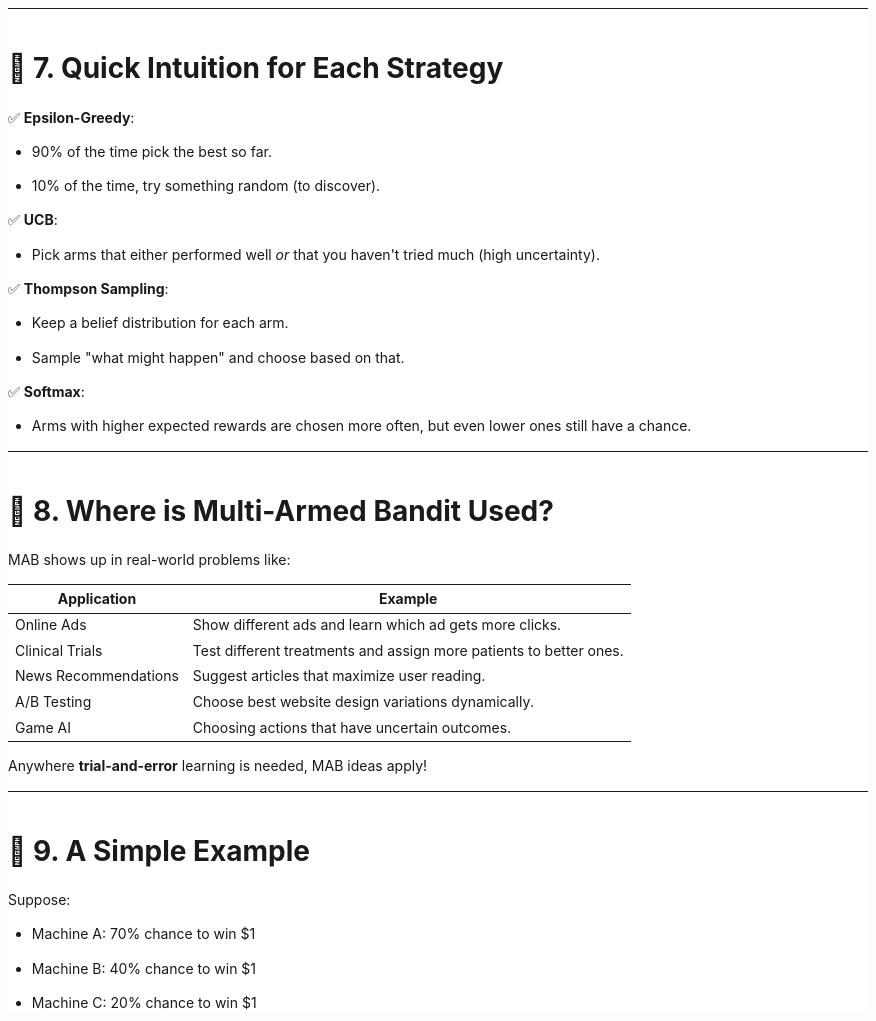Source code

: * * *

🌟 7. Quick Intuition for Each Strategy
=======================================

✅ **Epsilon-Greedy**:

*   90% of the time pick the best so far.
    
*   10% of the time, try something random (to discover).
    

✅ **UCB**:

*   Pick arms that either performed well _or_ that you haven't tried much (high uncertainty).
    

✅ **Thompson Sampling**:

*   Keep a belief distribution for each arm.
    
*   Sample "what might happen" and choose based on that.
    

✅ **Softmax**:

*   Arms with higher expected rewards are chosen more often, but even lower ones still have a chance.
    

* * *

🌟 8. Where is Multi-Armed Bandit Used?
=======================================

MAB shows up in real-world problems like:

| Application | Example |
| --- | --- |
| Online Ads | Show different ads and learn which ad gets more clicks. |
| Clinical Trials | Test different treatments and assign more patients to better ones. |
| News Recommendations | Suggest articles that maximize user reading. |
| A/B Testing | Choose best website design variations dynamically. |
| Game AI | Choosing actions that have uncertain outcomes. |

Anywhere **trial-and-error** learning is needed, MAB ideas apply!

* * *

🌟 9. A Simple Example
======================

Suppose:

*   Machine A: 70% chance to win $1
    
*   Machine B: 40% chance to win $1
    
*   Machine C: 20% chance to win $1
    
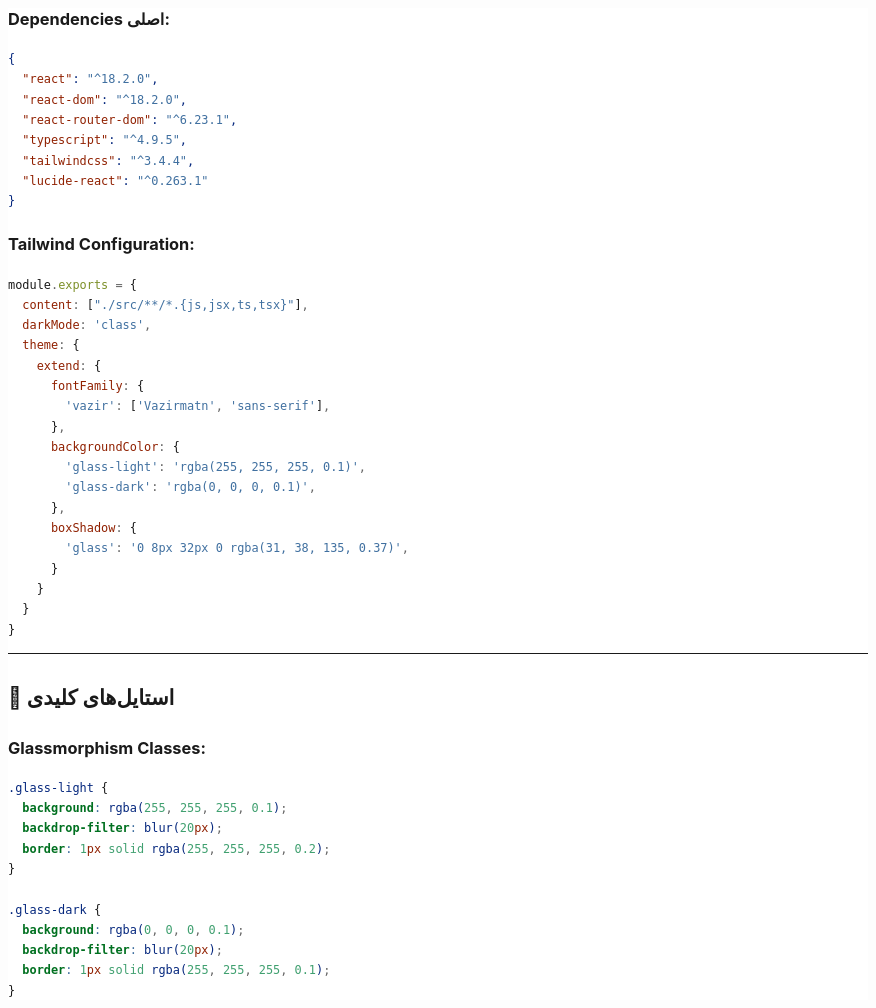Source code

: ### **Dependencies اصلی:**

```json
{
  "react": "^18.2.0",
  "react-dom": "^18.2.0",
  "react-router-dom": "^6.23.1",
  "typescript": "^4.9.5",
  "tailwindcss": "^3.4.4",
  "lucide-react": "^0.263.1"
}
```

### **Tailwind Configuration:**

```javascript
module.exports = {
  content: ["./src/**/*.{js,jsx,ts,tsx}"],
  darkMode: 'class',
  theme: {
    extend: {
      fontFamily: {
        'vazir': ['Vazirmatn', 'sans-serif'],
      },
      backgroundColor: {
        'glass-light': 'rgba(255, 255, 255, 0.1)',
        'glass-dark': 'rgba(0, 0, 0, 0.1)',
      },
      boxShadow: {
        'glass': '0 8px 32px 0 rgba(31, 38, 135, 0.37)',
      }
    }
  }
}
```

---

## 🎨 استایل‌های کلیدی

### **Glassmorphism Classes:**

```css
.glass-light {
  background: rgba(255, 255, 255, 0.1);
  backdrop-filter: blur(20px);
  border: 1px solid rgba(255, 255, 255, 0.2);
}

.glass-dark {
  background: rgba(0, 0, 0, 0.1);
  backdrop-filter: blur(20px);
  border: 1px solid rgba(255, 255, 255, 0.1);
}
```
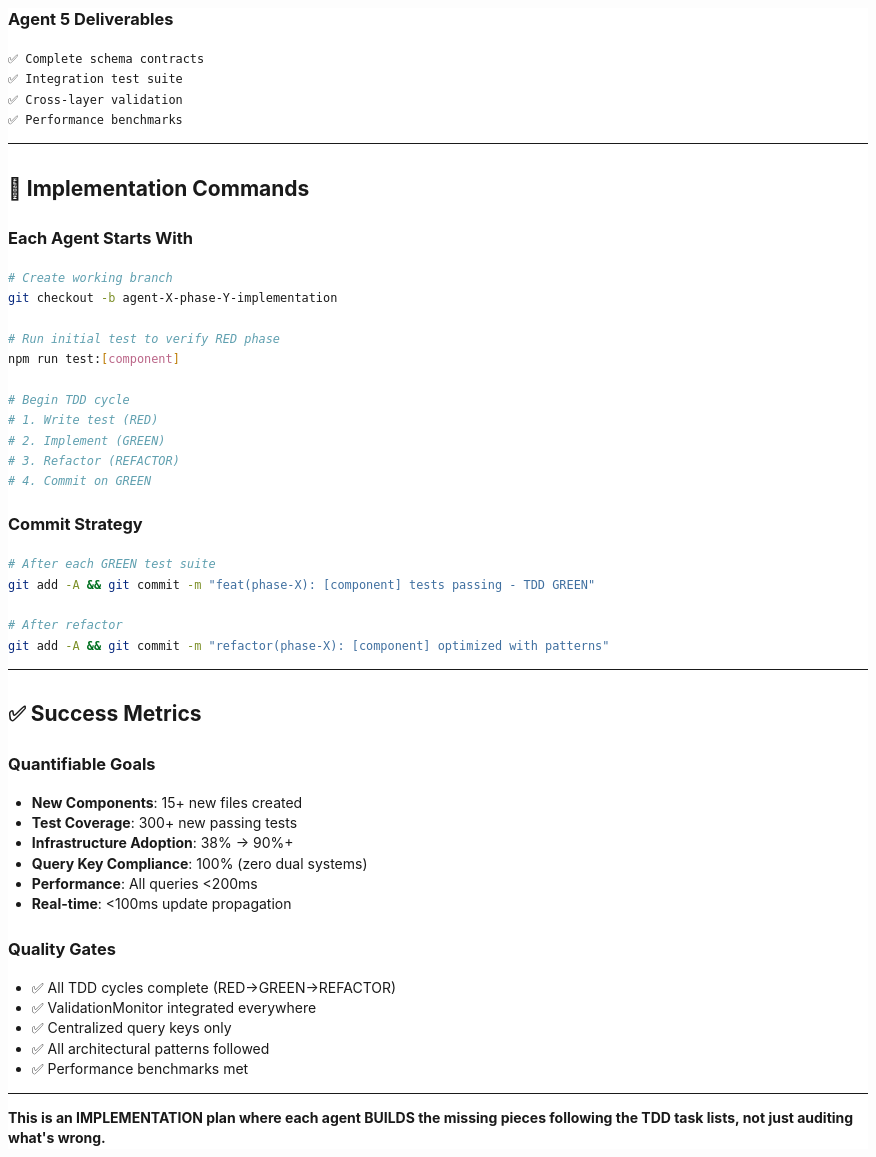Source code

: ### **Agent 5 Deliverables**
```
✅ Complete schema contracts
✅ Integration test suite
✅ Cross-layer validation
✅ Performance benchmarks
```

---

## 🚀 **Implementation Commands**

### **Each Agent Starts With**
```bash
# Create working branch
git checkout -b agent-X-phase-Y-implementation

# Run initial test to verify RED phase
npm run test:[component]

# Begin TDD cycle
# 1. Write test (RED)
# 2. Implement (GREEN)  
# 3. Refactor (REFACTOR)
# 4. Commit on GREEN
```

### **Commit Strategy**
```bash
# After each GREEN test suite
git add -A && git commit -m "feat(phase-X): [component] tests passing - TDD GREEN"

# After refactor
git add -A && git commit -m "refactor(phase-X): [component] optimized with patterns"
```

---

## ✅ **Success Metrics**

### **Quantifiable Goals**
- **New Components**: 15+ new files created
- **Test Coverage**: 300+ new passing tests
- **Infrastructure Adoption**: 38% → 90%+
- **Query Key Compliance**: 100% (zero dual systems)
- **Performance**: All queries <200ms
- **Real-time**: <100ms update propagation

### **Quality Gates**
- ✅ All TDD cycles complete (RED→GREEN→REFACTOR)
- ✅ ValidationMonitor integrated everywhere
- ✅ Centralized query keys only
- ✅ All architectural patterns followed
- ✅ Performance benchmarks met

---

**This is an IMPLEMENTATION plan where each agent BUILDS the missing pieces following the TDD task lists, not just auditing what's wrong.**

################

[The task]: I'd like every record transcribed exactly, with no pictures carried over.

[Response area]:
Source code

: * * *

🌟 7. Quick Intuition for Each Strategy
=======================================

✅ **Epsilon-Greedy**:

*   90% of the time pick the best so far.
    
*   10% of the time, try something random (to discover).
    

✅ **UCB**:

*   Pick arms that either performed well _or_ that you haven't tried much (high uncertainty).
    

✅ **Thompson Sampling**:

*   Keep a belief distribution for each arm.
    
*   Sample "what might happen" and choose based on that.
    

✅ **Softmax**:

*   Arms with higher expected rewards are chosen more often, but even lower ones still have a chance.
    

* * *

🌟 8. Where is Multi-Armed Bandit Used?
=======================================

MAB shows up in real-world problems like:

| Application | Example |
| --- | --- |
| Online Ads | Show different ads and learn which ad gets more clicks. |
| Clinical Trials | Test different treatments and assign more patients to better ones. |
| News Recommendations | Suggest articles that maximize user reading. |
| A/B Testing | Choose best website design variations dynamically. |
| Game AI | Choosing actions that have uncertain outcomes. |

Anywhere **trial-and-error** learning is needed, MAB ideas apply!

* * *

🌟 9. A Simple Example
======================

Suppose:

*   Machine A: 70% chance to win $1
    
*   Machine B: 40% chance to win $1
    
*   Machine C: 20% chance to win $1
    
Source code

: ### **Dependencies اصلی:**

```json
{
  "react": "^18.2.0",
  "react-dom": "^18.2.0",
  "react-router-dom": "^6.23.1",
  "typescript": "^4.9.5",
  "tailwindcss": "^3.4.4",
  "lucide-react": "^0.263.1"
}
```

### **Tailwind Configuration:**

```javascript
module.exports = {
  content: ["./src/**/*.{js,jsx,ts,tsx}"],
  darkMode: 'class',
  theme: {
    extend: {
      fontFamily: {
        'vazir': ['Vazirmatn', 'sans-serif'],
      },
      backgroundColor: {
        'glass-light': 'rgba(255, 255, 255, 0.1)',
        'glass-dark': 'rgba(0, 0, 0, 0.1)',
      },
      boxShadow: {
        'glass': '0 8px 32px 0 rgba(31, 38, 135, 0.37)',
      }
    }
  }
}
```

---

## 🎨 استایل‌های کلیدی

### **Glassmorphism Classes:**

```css
.glass-light {
  background: rgba(255, 255, 255, 0.1);
  backdrop-filter: blur(20px);
  border: 1px solid rgba(255, 255, 255, 0.2);
}

.glass-dark {
  background: rgba(0, 0, 0, 0.1);
  backdrop-filter: blur(20px);
  border: 1px solid rgba(255, 255, 255, 0.1);
}
```
Source code

: ### **Agent 5 Deliverables**
```
✅ Complete schema contracts
✅ Integration test suite
✅ Cross-layer validation
✅ Performance benchmarks
```

---

## 🚀 **Implementation Commands**

### **Each Agent Starts With**
```bash
# Create working branch
git checkout -b agent-X-phase-Y-implementation

# Run initial test to verify RED phase
npm run test:[component]

# Begin TDD cycle
# 1. Write test (RED)
# 2. Implement (GREEN)  
# 3. Refactor (REFACTOR)
# 4. Commit on GREEN
```

### **Commit Strategy**
```bash
# After each GREEN test suite
git add -A && git commit -m "feat(phase-X): [component] tests passing - TDD GREEN"

# After refactor
git add -A && git commit -m "refactor(phase-X): [component] optimized with patterns"
```

---

## ✅ **Success Metrics**

### **Quantifiable Goals**
- **New Components**: 15+ new files created
- **Test Coverage**: 300+ new passing tests
- **Infrastructure Adoption**: 38% → 90%+
- **Query Key Compliance**: 100% (zero dual systems)
- **Performance**: All queries <200ms
- **Real-time**: <100ms update propagation

### **Quality Gates**
- ✅ All TDD cycles complete (RED→GREEN→REFACTOR)
- ✅ ValidationMonitor integrated everywhere
- ✅ Centralized query keys only
- ✅ All architectural patterns followed
- ✅ Performance benchmarks met

---

**This is an IMPLEMENTATION plan where each agent BUILDS the missing pieces following the TDD task lists, not just auditing what's wrong.**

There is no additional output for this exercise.